Essie finally filed for divorce from her husband when he went too far and came after her with an ax.

The doctor left town before he could be served with the papers.

Supposedly, Dr. Mentzer sobered up and wrote Essie a sincere letter of apology, stating what he had done was inexcusable and he was going out west to Colorado, Telluride to be exact, to make a new man of himself.


Well, Essie, who was a trusting soul, decided to travel to Telluride to be with her supposedly reformed husband.

It didn't take her long to see that being out in the rough territory of Colorado increased his demons within himself.

He had been driven insane.  Oh he was cleaned up and charming when he met her at the train in Telluride, his old self like when they first met, but she soon found out that he was pure evil.


He became cautious in his pursuit of his psychotic pleasures.  All outward appearances showed a man of learning and a handsome one at that.

He gave Essie anything she could possibly want and she was quite content to stroll the streets on her husband's arm.



Behind closed doors, a different scenario emerged.  His abuse used to be uncontrolled fits of rage, now they were calculated.

With her family too far away to help her, she was powerless to fight the monster her husband had become.


Everything came to a head in October, 1898 and Essie became the railroad ghost of Telluride.

Essie's brother and his wife came out to Telluride to visit his sister.  They were welcomed in the home and stayed there overnight.

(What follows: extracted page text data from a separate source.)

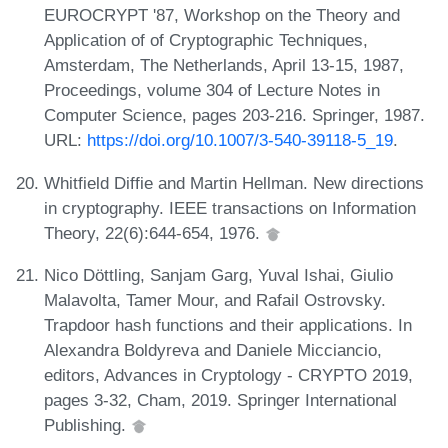
EUROCRYPT '87, Workshop on the Theory and
Application of of Cryptographic Techniques,
Amsterdam, The Netherlands, April 13-15, 1987,
Proceedings, volume 304 of Lecture Notes in
Computer Science, pages 203-216. Springer, 1987.
URL:
https://doi.org/10.1007/3-540-39118-5_19
.
Whitfield Diffie and Martin Hellman. New directions
in cryptography. IEEE transactions on Information
Theory, 22(6):644-654, 1976.
Nico Döttling, Sanjam Garg, Yuval Ishai, Giulio
Malavolta, Tamer Mour, and Rafail Ostrovsky.
Trapdoor hash functions and their applications. In
Alexandra Boldyreva and Daniele Micciancio,
editors, Advances in Cryptology - CRYPTO 2019,
pages 3-32, Cham, 2019. Springer International
Publishing.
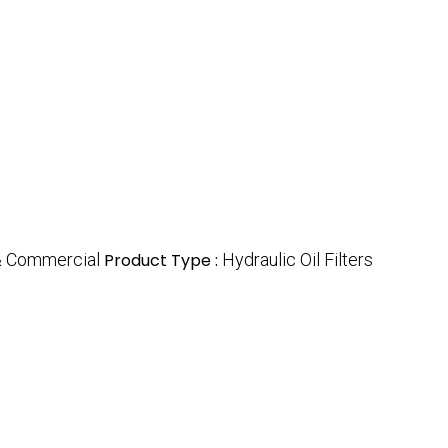
 & Commercial
Product Type :
Hydraulic Oil Filters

The story goes that brother Will and Dr. Mentzer were talking about business in Colorado after dinner.

Will's wife was watching Essie's increasing anxiety.  The doctor would often leave the room and head for the bathroom.  When he returned, his eyes were clouded over and couldn't talk coherently.

Not only was he drinking, but abusing drugs with Essie's brother in the house.


Finally, everyone decided to call it a night.  Will and his wife were getting ready for bed, when they heard a terrifying scream from the parlor downstairs.

He raced from the room and came face to face with his brother-in-law, standing over Essie with a gun raised in the air.  He had just smashed her head with it.



The doctor was leering and frothing at the mouth like a craven animal.

When Will confronted him, he grabbed Essie off the floor, put the gun to her head and pulled the trigger.


Essie's brother attacked the doctor, beat him senseless and almost broke every bone in his body.

He sat on the floor and looked at his dead sister, a pleading look on her face as she took her last breath.



This was the pleading look that living passengers saw when she appeared to them on the night train out of Telluride.

Many have experienced the railroad ghost. It is ironic that as much as Essie wanted to get away from her abusive husband, she only got as far as 10 miles outside of Telluride before her ghostly form would disappear.